Shaw R J, Liloglou T, Rogers S N, Brown J S, Vaughan E D, Lowe D, Field J K, Risk J M
Molecular Genetics & Oncology Group, School of Dental Sciences, University of Liverpool, Liverpool L69 3GN, UK.
Br J Cancer. 2006 Feb 27;94(4):561-8. doi: 10.1038/sj.bjc.6602972.
Methylation profiling of cancer tissues has identified this mechanism as an important component of carcinogenesis. Epigenetic silencing of tumour suppressor genes through promoter methylation has been investigated by a variety of means, the most recent of which is pyrosequencing. We have investigated quantitative methylation status in oral squamous cell carcinoma patients. Fresh tumour tissue and normal control tissue from resection margin was obtained from 79 consecutive patients undergoing resection of oral squamous cell carcinoma. DNA was extracted and bisulphite treated. PCR primers were designed to amplify 75-200 bp regions of the CpG rich gene promoters of p16, RARbeta, E-cadherin, cytoglobin and cyclinA1. Methylation status of 4-5 CpG sites per gene was determined by pyrosequencing. Significant CpG methylation of gene promoters within tumour specimens was found in 28% for p16, 73% for RARbeta, 42% for E-cadherin, 65% for cytoglobin and 53% for cyclinA1. Promoter methylation was significantly elevated in tumours compared to normal tissue for p16 (P = 0.048), cytoglobin (P = 0.002) and cyclin A1 (P = 0.001) but not in RARbeta (P = 0.088) or E-cadherin (P = 0.347). Concordant methylation was demonstrated in this tumour series (P = 0.03). Significant differences in degree of methylation of individual CpG sites were noted for all genes except RARbeta and these differences were in a characteristic pattern that was reproduced between tumour samples. Cyclin A1 promoter methylation showed an inverse trend with histological grade. Promoter methylation analysis using pyrosequencing reveals valuable quantitative data from several CpG sites. In contrast to qualitative data generated from methylation specific PCR, our data demonstrated p16 promoter methylation in a highly tumour specific pattern. Significant tumour specific methylation of cyclin A1 promoter was also seen. Cytoglobin is a novel candidate tumour suppressor gene highly methylated in upper aero-digestive tract squamous cancer.

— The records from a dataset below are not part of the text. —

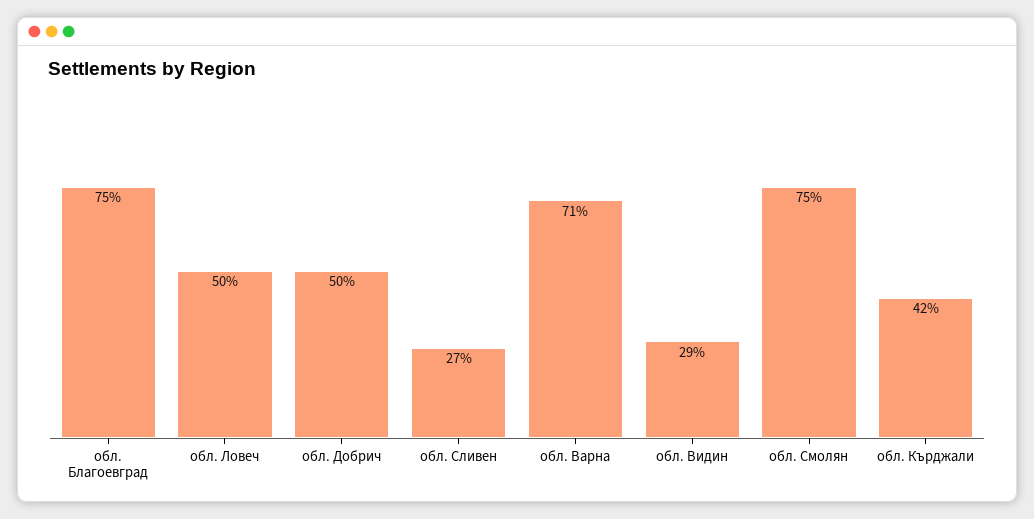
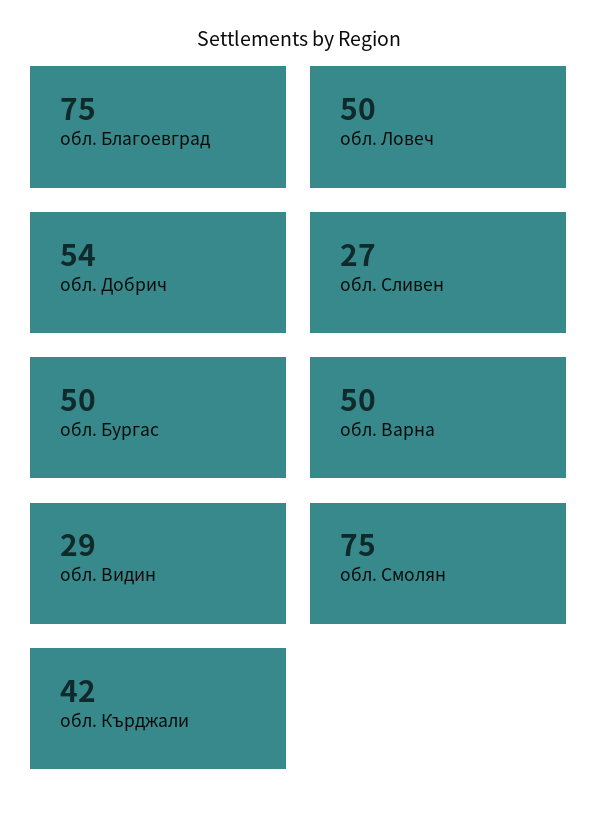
обл. Добрич: 50 -> 54
обл. Варна: 71 -> 50
обл. Бургас: none -> 50

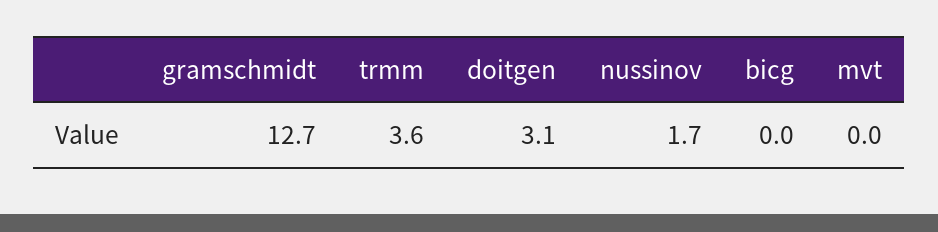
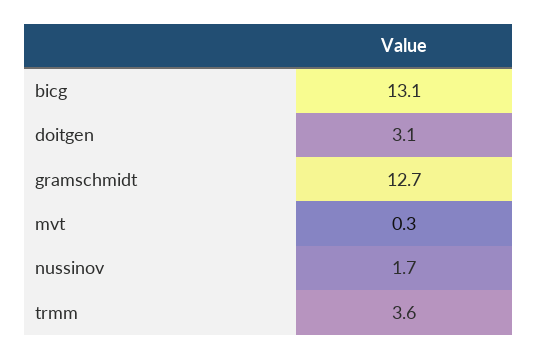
bicg: 0 -> 13.1
mvt: 0 -> 0.3

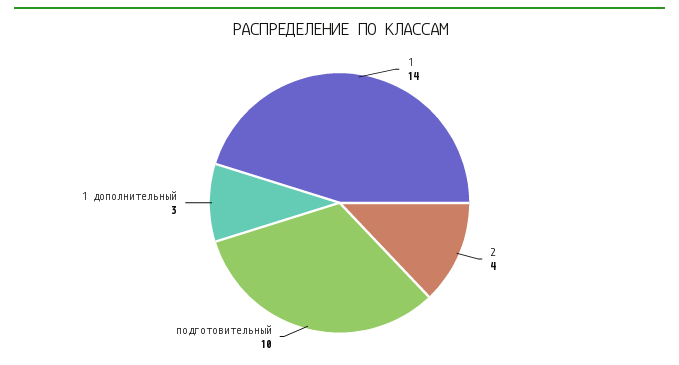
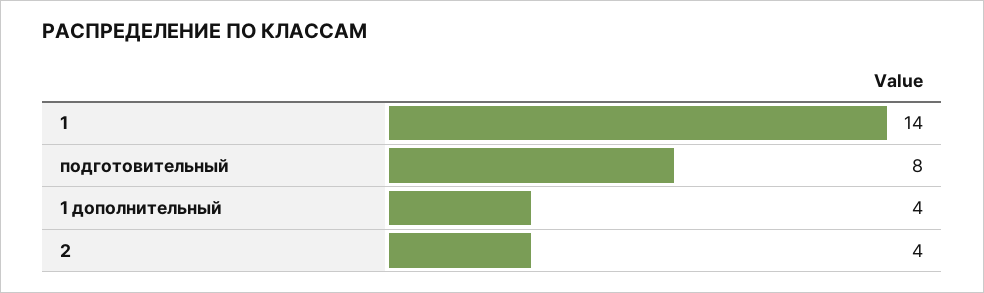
подготовительный: 10 -> 8
1 дополнительный: 3 -> 4

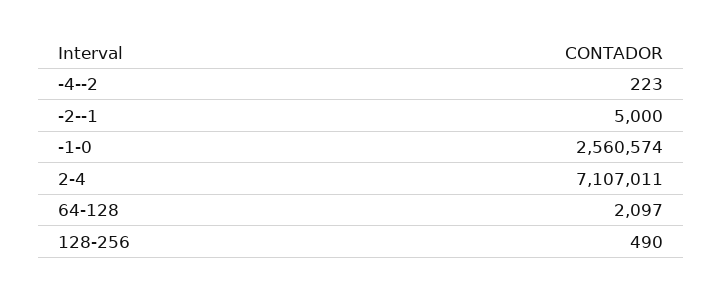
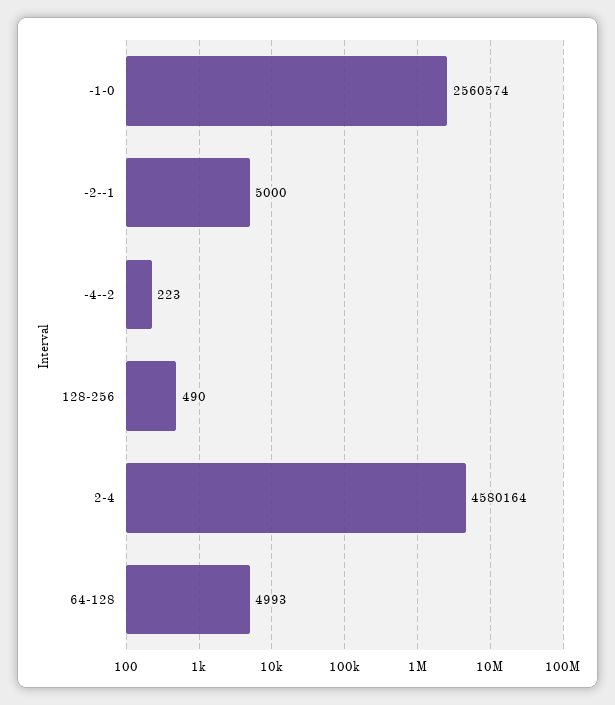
2-4: 7107011 -> 4580164
64-128: 2097 -> 4993

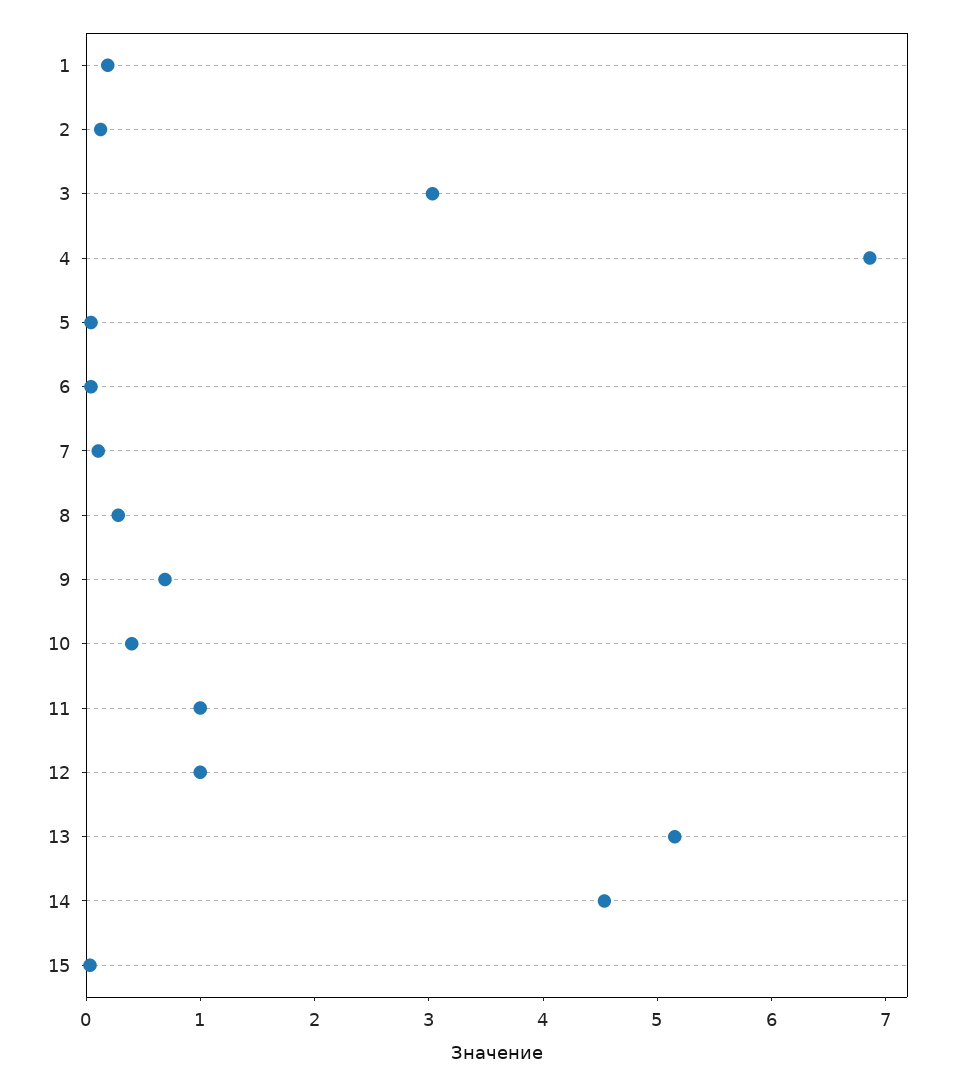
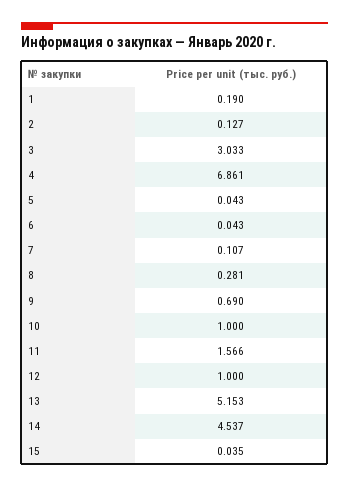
10: 0.4 -> 1
11: 1 -> 1.566

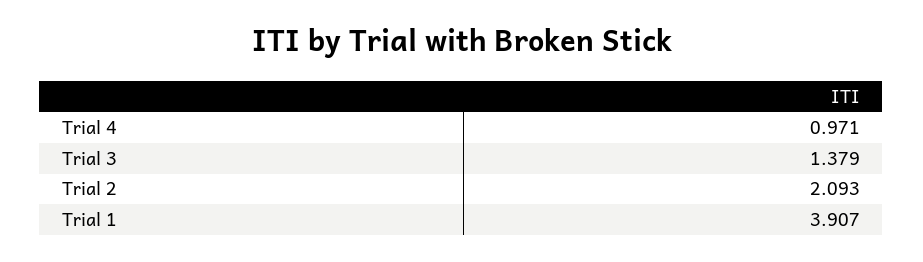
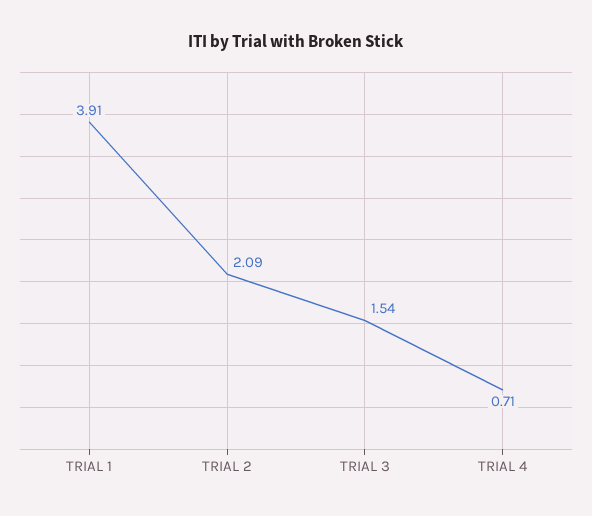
Trial 4: 0.971 -> 0.71
Trial 3: 1.379 -> 1.54

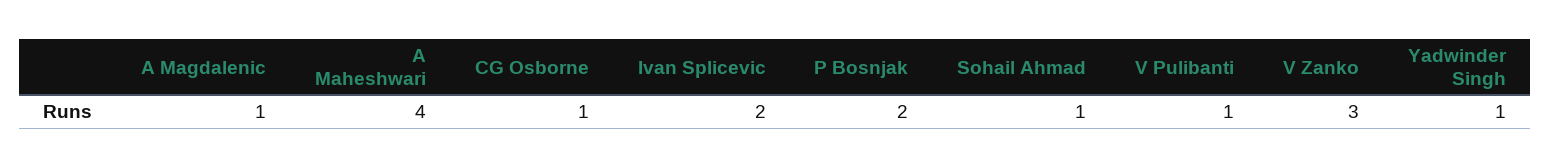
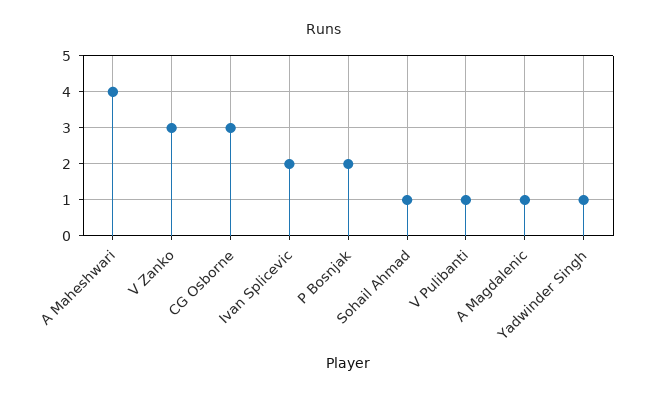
CG Osborne: 1 -> 3

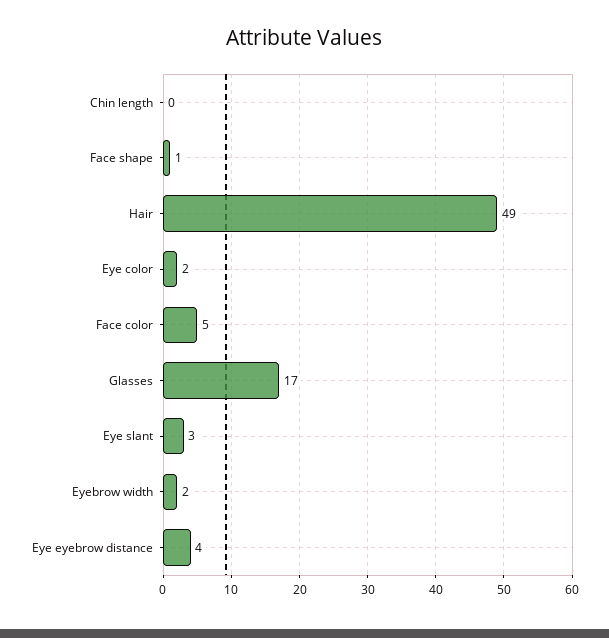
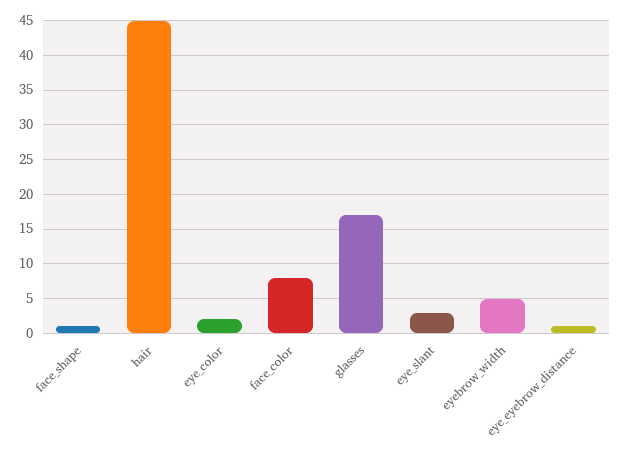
Chin length: 0 -> none
Hair: 49 -> 45
Face color: 5 -> 8
Eyebrow width: 2 -> 5
Eye eyebrow distance: 4 -> 1

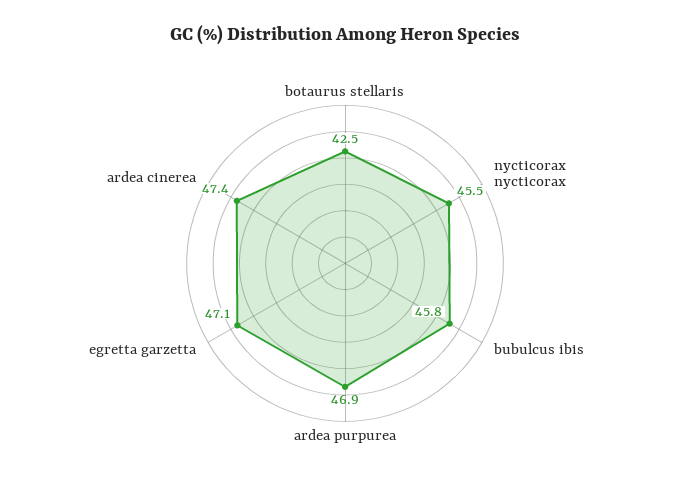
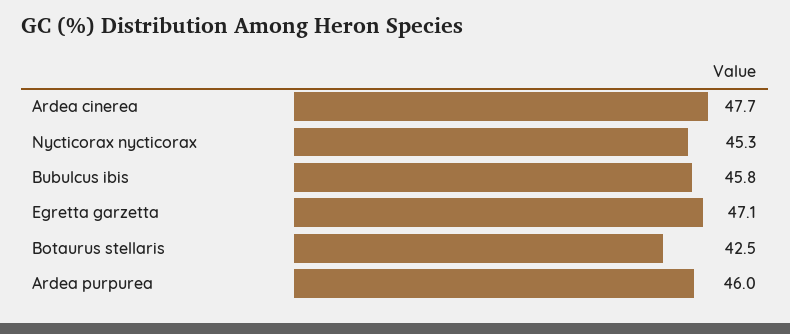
nycticorax nycticorax: 45.5 -> 45.3
ardea purpurea: 46.9 -> 46
ardea cinerea: 47.4 -> 47.7

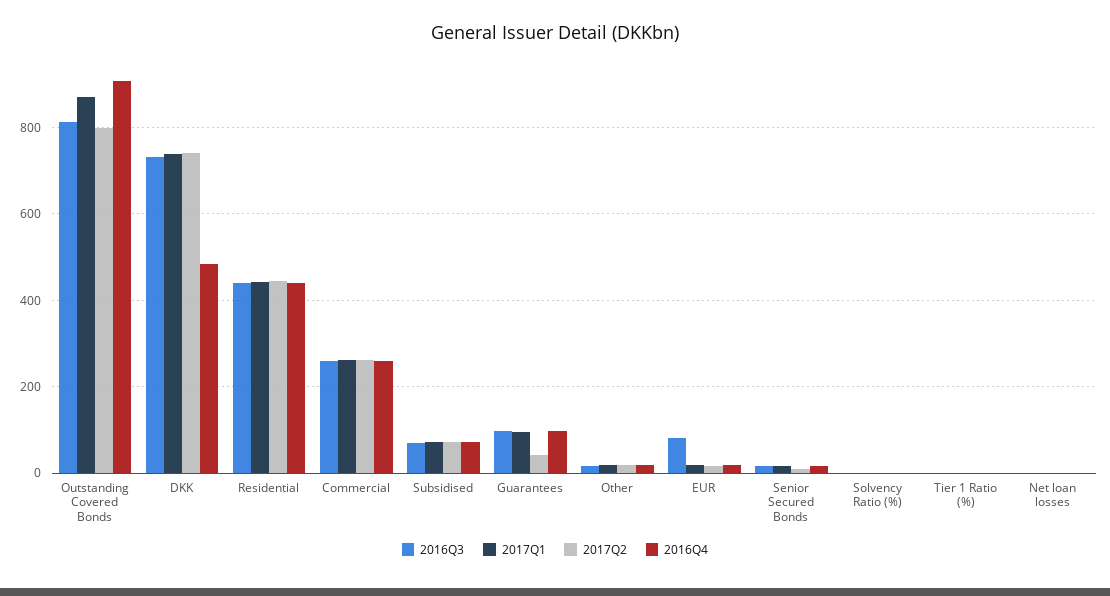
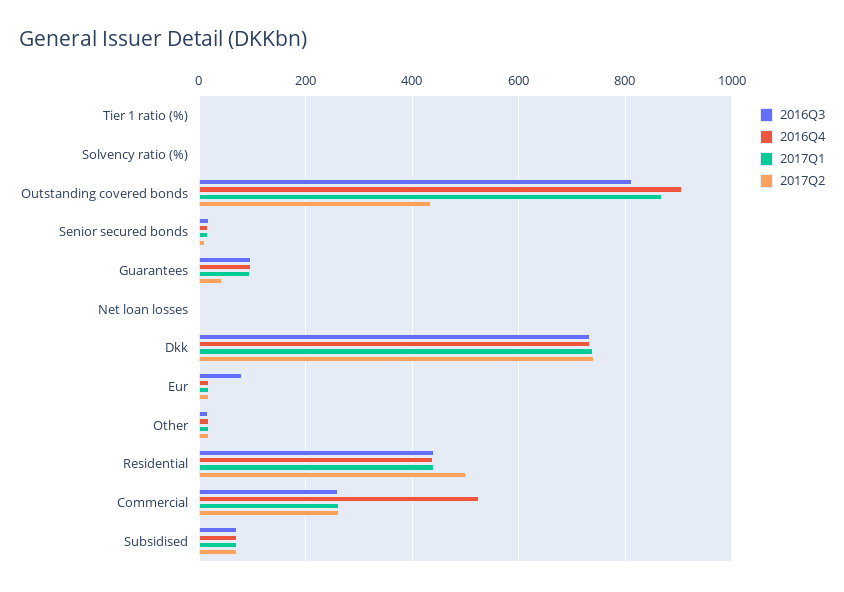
2017Q2, Outstanding Covered Bonds: 800 -> 440
2016Q4, DKK: 480 -> 740
2017Q2, Residential: 440 -> 500
2016Q4, Commercial: 260 -> 520

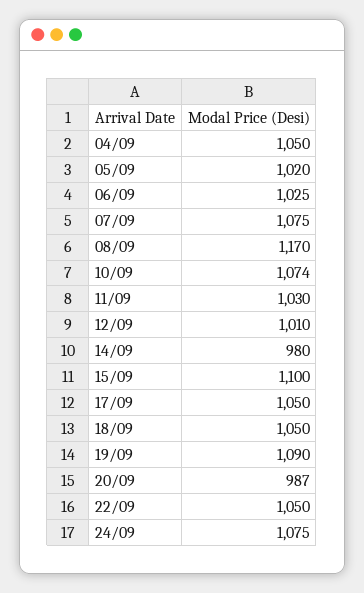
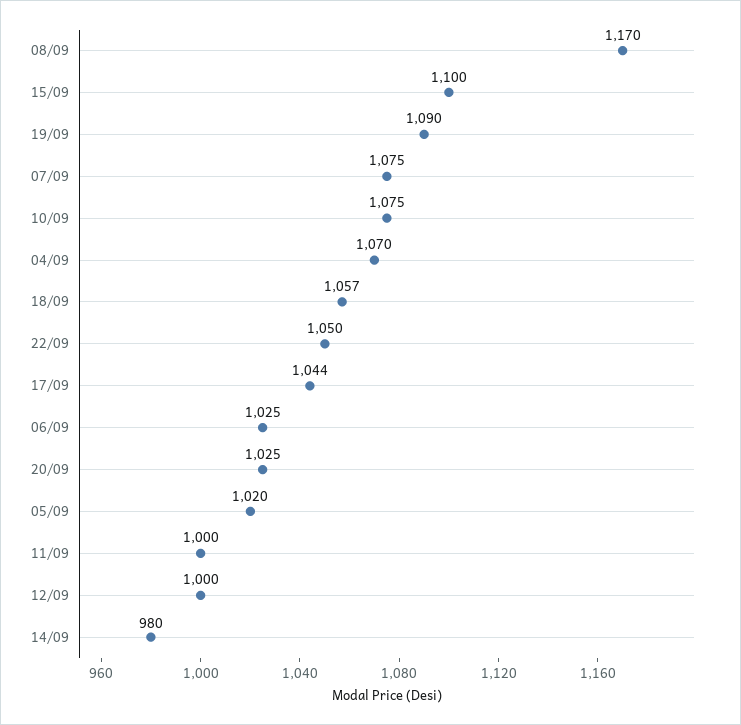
04/09: 1050 -> 1070
10/09: 1074 -> 1075
11/09: 1030 -> 1000
12/09: 1010 -> 1000
17/09: 1050 -> 1044
18/09: 1050 -> 1057
20/09: 987 -> 1025
24/09: 1075 -> none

癌症组织的甲基化谱分析已将这一机制确定为致癌作用的一个重要组成部分。通过多种方法对肿瘤抑制基因通过启动子甲基化导致的表观遗传沉默进行了研究,其中最新的方法是焦磷酸测序。我们对口腔鳞状细胞癌患者的甲基化定量状态进行了研究。从79例连续接受口腔鳞状细胞癌切除术的患者中获取新鲜肿瘤组织和手术切缘的正常对照组织。提取DNA并进行亚硫酸氢盐处理。设计PCR引物以扩增p16、RARβ、E-钙黏蛋白、细胞珠蛋白和细胞周期蛋白A1富含CpG的基因启动子的75-200 bp区域。通过焦磷酸测序确定每个基因4-5个CpG位点的甲基化状态。在肿瘤标本中发现,p16基因启动子的显著CpG甲基化率为28%,RARβ为73%,E-钙黏蛋白为42%,细胞珠蛋白为65%,细胞周期蛋白A1为53%。与正常组织相比,肿瘤中p16(P = 0.048)、细胞珠蛋白(P = 0.002)和细胞周期蛋白A1(P = 0.001)的启动子甲基化显著升高,但RARβ(P = 0.088)或E-钙黏蛋白(P = 0.347)则不然。在这个肿瘤系列中证实了一致性甲基化(P = 0.03)。除RARβ外,所有基因的单个CpG位点甲基化程度均存在显著差异,且这些差异呈特征性模式,在肿瘤样本之间可重复出现。细胞周期蛋白A1启动子甲基化与组织学分级呈相反趋势。使用焦磷酸测序进行的启动子甲基化分析揭示了来自几个CpG位点的有价值的定量数据。与甲基化特异性PCR产生的定性数据相反,我们的数据显示p16启动子甲基化具有高度肿瘤特异性模式。细胞周期蛋白A1启动子也存在显著的肿瘤特异性甲基化。细胞珠蛋白是一种新的候选肿瘤抑制基因,在上呼吸道消化道鳞状癌中高度甲基化。